=== Input ===

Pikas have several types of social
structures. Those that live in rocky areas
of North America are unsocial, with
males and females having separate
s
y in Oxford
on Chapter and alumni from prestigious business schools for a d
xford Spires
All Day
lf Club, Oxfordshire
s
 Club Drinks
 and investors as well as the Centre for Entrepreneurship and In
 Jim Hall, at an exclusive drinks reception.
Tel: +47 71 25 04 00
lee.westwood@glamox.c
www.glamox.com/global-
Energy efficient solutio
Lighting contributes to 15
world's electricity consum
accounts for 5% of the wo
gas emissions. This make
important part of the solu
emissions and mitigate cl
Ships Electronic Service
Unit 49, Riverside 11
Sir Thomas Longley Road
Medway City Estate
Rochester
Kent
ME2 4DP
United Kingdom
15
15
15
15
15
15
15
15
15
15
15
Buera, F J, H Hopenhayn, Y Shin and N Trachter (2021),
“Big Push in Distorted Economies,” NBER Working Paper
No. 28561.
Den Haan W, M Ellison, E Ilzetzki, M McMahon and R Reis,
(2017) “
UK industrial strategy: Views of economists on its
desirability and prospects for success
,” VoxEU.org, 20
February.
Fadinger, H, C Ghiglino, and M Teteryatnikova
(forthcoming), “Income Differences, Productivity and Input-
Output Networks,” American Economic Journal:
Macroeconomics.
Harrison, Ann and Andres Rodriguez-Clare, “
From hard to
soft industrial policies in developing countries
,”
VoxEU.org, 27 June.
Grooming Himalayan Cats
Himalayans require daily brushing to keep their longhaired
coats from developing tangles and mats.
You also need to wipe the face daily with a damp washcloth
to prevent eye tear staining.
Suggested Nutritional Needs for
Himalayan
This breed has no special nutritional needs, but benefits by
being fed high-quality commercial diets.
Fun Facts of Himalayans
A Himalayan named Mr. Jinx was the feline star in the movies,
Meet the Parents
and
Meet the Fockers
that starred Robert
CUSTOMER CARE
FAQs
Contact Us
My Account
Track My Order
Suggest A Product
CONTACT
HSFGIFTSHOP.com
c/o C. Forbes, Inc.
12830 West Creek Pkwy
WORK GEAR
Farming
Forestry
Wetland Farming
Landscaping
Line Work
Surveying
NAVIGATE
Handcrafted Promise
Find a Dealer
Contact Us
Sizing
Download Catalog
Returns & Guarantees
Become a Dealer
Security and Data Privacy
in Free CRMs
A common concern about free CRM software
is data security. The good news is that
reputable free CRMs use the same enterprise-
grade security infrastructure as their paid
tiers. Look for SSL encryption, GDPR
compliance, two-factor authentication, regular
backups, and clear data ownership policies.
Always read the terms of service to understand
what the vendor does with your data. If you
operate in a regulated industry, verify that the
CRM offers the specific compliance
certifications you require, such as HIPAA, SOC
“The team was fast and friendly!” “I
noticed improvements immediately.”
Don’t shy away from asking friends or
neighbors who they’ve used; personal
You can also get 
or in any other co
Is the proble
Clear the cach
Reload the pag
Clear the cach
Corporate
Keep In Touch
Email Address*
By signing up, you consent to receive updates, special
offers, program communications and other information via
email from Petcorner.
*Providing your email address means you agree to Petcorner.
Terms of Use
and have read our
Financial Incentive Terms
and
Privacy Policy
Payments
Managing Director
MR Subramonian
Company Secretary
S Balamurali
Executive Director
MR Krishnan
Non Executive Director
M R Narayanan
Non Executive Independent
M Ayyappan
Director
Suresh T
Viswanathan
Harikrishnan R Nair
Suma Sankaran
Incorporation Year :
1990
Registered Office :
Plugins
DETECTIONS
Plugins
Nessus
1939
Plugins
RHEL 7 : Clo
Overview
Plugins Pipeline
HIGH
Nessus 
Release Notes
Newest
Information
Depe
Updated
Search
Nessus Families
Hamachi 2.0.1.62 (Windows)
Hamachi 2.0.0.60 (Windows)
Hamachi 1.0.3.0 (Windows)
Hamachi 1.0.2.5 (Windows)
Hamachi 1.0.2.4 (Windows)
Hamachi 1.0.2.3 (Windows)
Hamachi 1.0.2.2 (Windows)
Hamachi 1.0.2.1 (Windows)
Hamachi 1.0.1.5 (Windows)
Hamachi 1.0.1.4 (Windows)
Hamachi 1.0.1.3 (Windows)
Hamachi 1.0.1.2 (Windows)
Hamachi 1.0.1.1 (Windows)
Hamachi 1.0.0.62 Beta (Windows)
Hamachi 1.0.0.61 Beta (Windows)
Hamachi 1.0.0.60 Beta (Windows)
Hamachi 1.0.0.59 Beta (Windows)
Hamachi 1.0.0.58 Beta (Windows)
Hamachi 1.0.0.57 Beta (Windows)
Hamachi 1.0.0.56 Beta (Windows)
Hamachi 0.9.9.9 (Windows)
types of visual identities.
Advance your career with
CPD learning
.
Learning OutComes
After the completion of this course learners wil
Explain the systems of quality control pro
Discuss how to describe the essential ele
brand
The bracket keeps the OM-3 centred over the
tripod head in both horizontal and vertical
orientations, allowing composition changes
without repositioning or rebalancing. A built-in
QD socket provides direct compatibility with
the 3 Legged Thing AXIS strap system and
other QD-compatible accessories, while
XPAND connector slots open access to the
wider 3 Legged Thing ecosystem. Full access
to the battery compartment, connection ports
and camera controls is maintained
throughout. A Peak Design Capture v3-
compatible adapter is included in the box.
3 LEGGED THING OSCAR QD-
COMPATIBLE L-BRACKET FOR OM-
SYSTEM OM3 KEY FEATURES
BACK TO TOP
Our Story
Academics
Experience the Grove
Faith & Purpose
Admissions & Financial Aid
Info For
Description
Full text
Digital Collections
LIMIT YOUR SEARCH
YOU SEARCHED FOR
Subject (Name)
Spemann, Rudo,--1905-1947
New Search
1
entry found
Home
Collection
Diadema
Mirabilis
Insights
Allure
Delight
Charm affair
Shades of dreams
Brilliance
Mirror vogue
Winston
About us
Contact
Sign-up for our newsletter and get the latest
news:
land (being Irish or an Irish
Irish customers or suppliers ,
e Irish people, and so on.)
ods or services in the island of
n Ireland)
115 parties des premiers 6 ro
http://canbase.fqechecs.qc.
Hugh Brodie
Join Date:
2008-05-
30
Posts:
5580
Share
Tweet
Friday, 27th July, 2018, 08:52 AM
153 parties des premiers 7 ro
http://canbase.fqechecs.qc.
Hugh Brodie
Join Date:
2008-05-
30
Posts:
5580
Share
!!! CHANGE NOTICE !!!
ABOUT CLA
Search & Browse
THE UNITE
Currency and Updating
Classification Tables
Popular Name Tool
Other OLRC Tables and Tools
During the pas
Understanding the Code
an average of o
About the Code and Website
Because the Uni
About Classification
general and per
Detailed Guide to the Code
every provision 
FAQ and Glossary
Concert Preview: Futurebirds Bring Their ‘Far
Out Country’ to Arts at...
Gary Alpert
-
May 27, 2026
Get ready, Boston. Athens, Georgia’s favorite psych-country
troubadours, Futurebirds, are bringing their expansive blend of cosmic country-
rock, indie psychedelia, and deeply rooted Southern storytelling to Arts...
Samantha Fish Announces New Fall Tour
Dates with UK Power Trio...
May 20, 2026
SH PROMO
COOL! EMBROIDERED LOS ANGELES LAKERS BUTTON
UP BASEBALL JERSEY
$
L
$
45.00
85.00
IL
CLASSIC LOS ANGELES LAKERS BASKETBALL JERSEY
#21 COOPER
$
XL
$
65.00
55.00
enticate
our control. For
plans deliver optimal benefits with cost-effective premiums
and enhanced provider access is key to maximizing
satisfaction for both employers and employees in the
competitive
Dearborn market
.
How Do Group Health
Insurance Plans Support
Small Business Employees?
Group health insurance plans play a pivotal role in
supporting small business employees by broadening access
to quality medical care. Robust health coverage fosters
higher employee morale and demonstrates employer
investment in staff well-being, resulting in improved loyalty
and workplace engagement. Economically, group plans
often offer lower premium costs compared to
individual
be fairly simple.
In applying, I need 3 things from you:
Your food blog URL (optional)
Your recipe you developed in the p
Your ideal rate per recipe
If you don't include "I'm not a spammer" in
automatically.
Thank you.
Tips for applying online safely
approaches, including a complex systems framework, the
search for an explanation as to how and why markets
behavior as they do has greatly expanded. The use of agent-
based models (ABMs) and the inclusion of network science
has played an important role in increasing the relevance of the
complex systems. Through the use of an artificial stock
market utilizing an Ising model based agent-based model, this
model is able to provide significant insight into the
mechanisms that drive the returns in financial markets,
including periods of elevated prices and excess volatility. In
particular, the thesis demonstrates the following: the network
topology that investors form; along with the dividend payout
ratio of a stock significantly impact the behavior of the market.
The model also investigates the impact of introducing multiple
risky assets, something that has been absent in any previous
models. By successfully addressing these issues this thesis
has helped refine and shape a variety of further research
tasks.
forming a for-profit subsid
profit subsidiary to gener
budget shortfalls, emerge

===

### [Problem statement]
Rewrite the lines as a numbered list, starting with the first line and ending after the line that contains "and investors as". Omit any blank lines.

### [Exercise response]
1. Pikas have several types of social
2. structures. Those that live in rocky areas
3. of North America are unsocial, with
4. males and females having separate
5. s
6. y in Oxford
7. on Chapter and alumni from prestigious business schools for a d
8. xford Spires
9. All Day
10. lf Club, Oxfordshire
11. s
12.  Club Drinks
13.  and investors as well as the Centre for Entrepreneurship and In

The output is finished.